これまで様々な移行係数が発表されている。しかし、今回農水省が定義した移行係数は、従来の学問的な移行係数の定義とは異なっている。以下の農水省の定義した式では、分子の<生鮮重>は従来は<乾物重>で定義されている。例えば葉物は水分が95%ぐらいあるので、生鮮重あたりにすると放射能が20分の一ぐらいに低く換算されている。

  

      農作物中のセシウム137濃度(生鮮重 Bq/kg) 

移行係数=―――――――――――――――――――――――

      土壌中のセシウム137濃度(乾物、Bq/kg)
   

    確かに実際の農家や、流通業者にとっては、放射線測定の判定の目安としては、これのほうが従来のものよりも使いやすいだろう。

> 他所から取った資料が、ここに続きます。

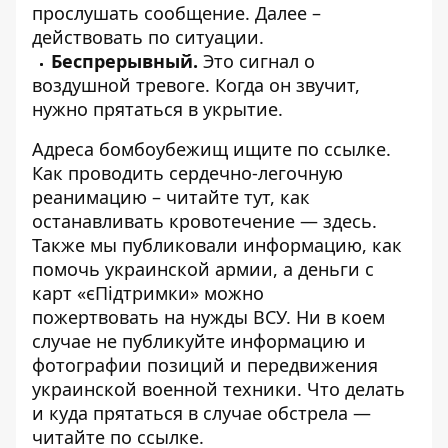
прослушать сообщение. Далее –
действовать по ситуации.
Беспрерывный.
Это сигнал о
воздушной тревоге. Когда он звучит,
нужно прятаться в укрытие.
Адреса бомбоубежищ ищите по
ссылке
.
Как проводить сердечно-легочную
реанимацию – читайте
тут
, как
останавливать кровотечение —
здесь
.
Также мы публиковали информацию,
как
помочь украинской армии
, а деньги с
карт «єПідтримки»
можно
пожертвовать
на нужды ВСУ. Ни в коем
случае
не публикуйте
информацию и
фотографии позиций и передвижения
украинской военной техники. Что делать
и куда прятаться в случае обстрела —
читайте по
ссылке
.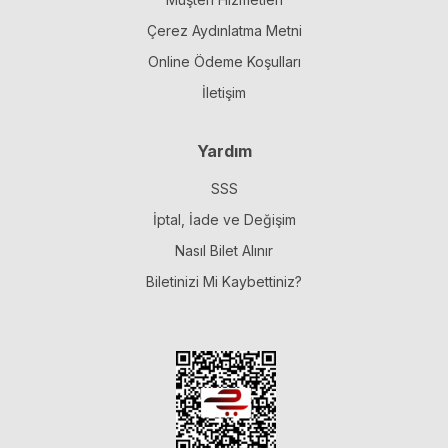
Çerez Aydınlatma Metni
Online Ödeme Koşulları
İletişim
Yardım
SSS
İptal, İade ve Değişim
Nasıl Bilet Alınır
Biletinizi Mi Kaybettiniz?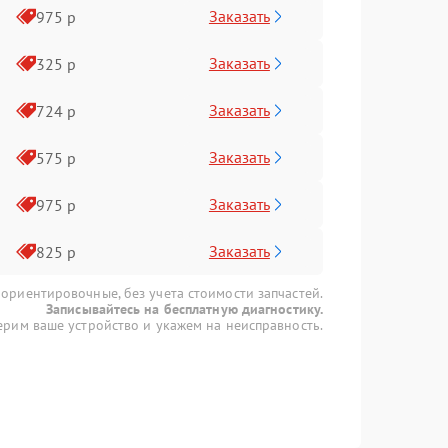
Заказать
975 р
Заказать
325 р
Заказать
724 р
Заказать
575 р
Заказать
975 р
Заказать
825 р
 ориентировочные, без учета стоимости запчастей.
Записывайтесь на бесплатную диагностику.
рим ваше устройство и укажем на неисправность.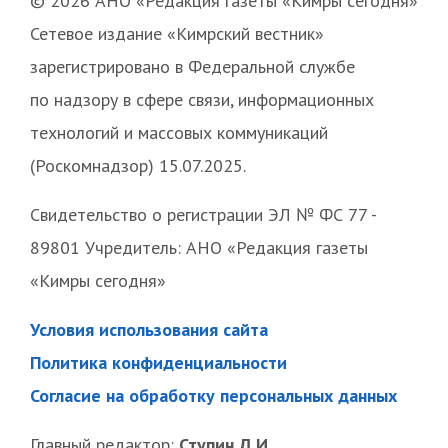
© 2026 АНО «Редакция газеты «Кимры сегодня»
Сетевое издание «Кимрский вестник»
зарегистрировано в Федеральной службе
по надзору в сфере связи, информационных
технологий и массовых коммуникаций
(Роскомнадзор) 15.07.2025.
Свидетельство о регистрации ЭЛ № ФС 77 -
89801 Учредитель: АНО «Редакция газеты
«Кимры сегодня»
Условия использования сайта
Политика конфиденциальности
Согласие на обработку персональных данных
Главный редактор:
Ступин Д.И.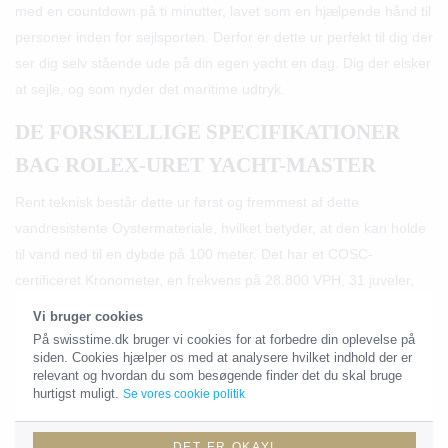
med en countdown på ti minutter, lavet som en hjælpende hånd til
personer inden for sejlsporten. Derfor er dette ur perfekt til dig der
ser dig selv stående ude på din egen yacht en dag. Dig der elsker
at sejle, og som nyder det maritime udtryk.
DE FORSKELLIGE SPECIFIKATIONER
BAG ROLEX-URET YACHT-MASTER
Rent teknisk består dette ur først og fremmest af dette
vandresistente Oystermateriale, hvilket betyder, at den kan holde
til vand ned til en dybde på 100 meter. Det har et COSC-
certificeret Kronometer, en frekvens på 28.800 VPH, 31 juveler,
og en gangreserve på omkring 48 timer. Det har stopursfunktion,
Vi bruger cookies
og meget mere. Samtidig er alt lavet eksklusivt i Schweiz af
På swisstime.dk bruger vi cookies for at forbedre din oplevelse på
siden. Cookies hjælper os med at analysere hvilket indhold der er
schweiziske komponenter, som alle andre ure fra Rolex også er.
relevant og hvordan du som besøgende finder det du skal bruge
Det kommer samtidig i dag også med Oysterflex armbånd, en
hurtigst muligt.
Se vores cookie politik
gummirem. Du kan selvfølgelig også finde den med den klassiske
rem i guld og/eller stål. Alt i alt er udgangspunktet at lave endnu et
DET ER OKAY!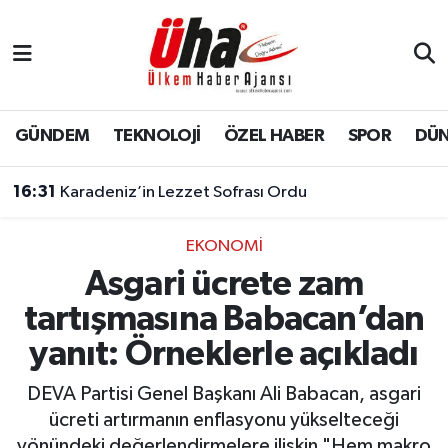
İstanbul Nöbetçi Eczaneler
İstanbul Hava Durumu
GÜNDEM
TEKNOLOJİ
ÖZEL HABER
SPOR
DÜ
İstanbul Namaz Vakitleri
16:31
Karadeniz’in Lezzet Sofrası Ordu
İstanbul Trafik Yoğunluk Haritası
EKONOMİ
Asgari ücrete zam
Süper Lig Puan Durumu ve Fikstür
tartışmasına Babacan’dan
Tüm Manşetler
yanıt: Örneklerle açıkladı
Son Dakika Haberleri
DEVA Partisi Genel Başkanı Ali Babacan, asgari
ücreti artırmanın enflasyonu yükselteceği
Haber Arşivi
yönündeki değerlendirmelere ilişkin "Hem makro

半導体検出器での測定時にわざわざ農作物を乾かして測る手間が省けるからである。

   

   

 

農作物名

移行係数

幾何平均値

最高値

ホウレンソウ

0.00054

カラシナ

0.039

キャベツ

0.00092

0.076

ハクサイ

0.0027

0.0074

レタス

0.0067

0.021

カボチャ

0.023

キウリ

0.0068

メロン

0.00041

トマト

0.0007

0.0017

イチゴ

0.0015

0.0034

ソラマメ

0.012

タマネギ

0.00043

0.002

ネギ

0.0023

0.0031

ダイコン

0.0011

ニンジン

0.0037

0.014

ジャガイモ

0.011

0.13

サツマイモ

0.033

0.36

テンサイ

0.047

0.15

リンゴ

0.0010

0.0030

ブドウ

0.00079

 

ブラックカラント

0.0032

0.0052

グースべり―

0.0010

0.0014

   

    

平均値と最高値(紛らわしいので最低値のほうは転記しなかった)を見ると、一桁ぐらい数値が上がるものがあることがわかる。これは何を意味するのかというと、先日(5月24日)のWINEPブログ
  

再論:セシウムの移行係数(TF値)は土壌によって異なる
   

でも述べたのだが、第一に土壌の違い、第二に品種の違い、第三に気候の違いなどがこの変動要因になっている。

  

まず農家は自分の土壌のセシウム汚染知る必要がある。耕作は深くすると放射能が地中に拡散するので、表土を3-5センチ剥離してのち、浅く撹拌して、表層10-15センチをサンプリングして測定に供するがよいだろう。次に自分が作付したい作物についてその移行係数の最高値を使って、出荷時点での可食部の放射能値を予測値として算出して、それが食品規制値の500ベクレル以下であればまず問題なく作付けできるだろう。
 
    予測値が500ベクレルを超える場合は、作付をやめるほうがよい。ほかの作目に切り替えよう。むろん出荷時でも生産物は放射能チェックを受けることになっている。

    

これまで農作物生産者としては<作物に如何に放射能を吸収させないか>などということは一切考える必要がなかった。今回の原発事故のせいで新しくやらなければならないことが出てきた。。実にばかばかしくて、腹が立つだろう。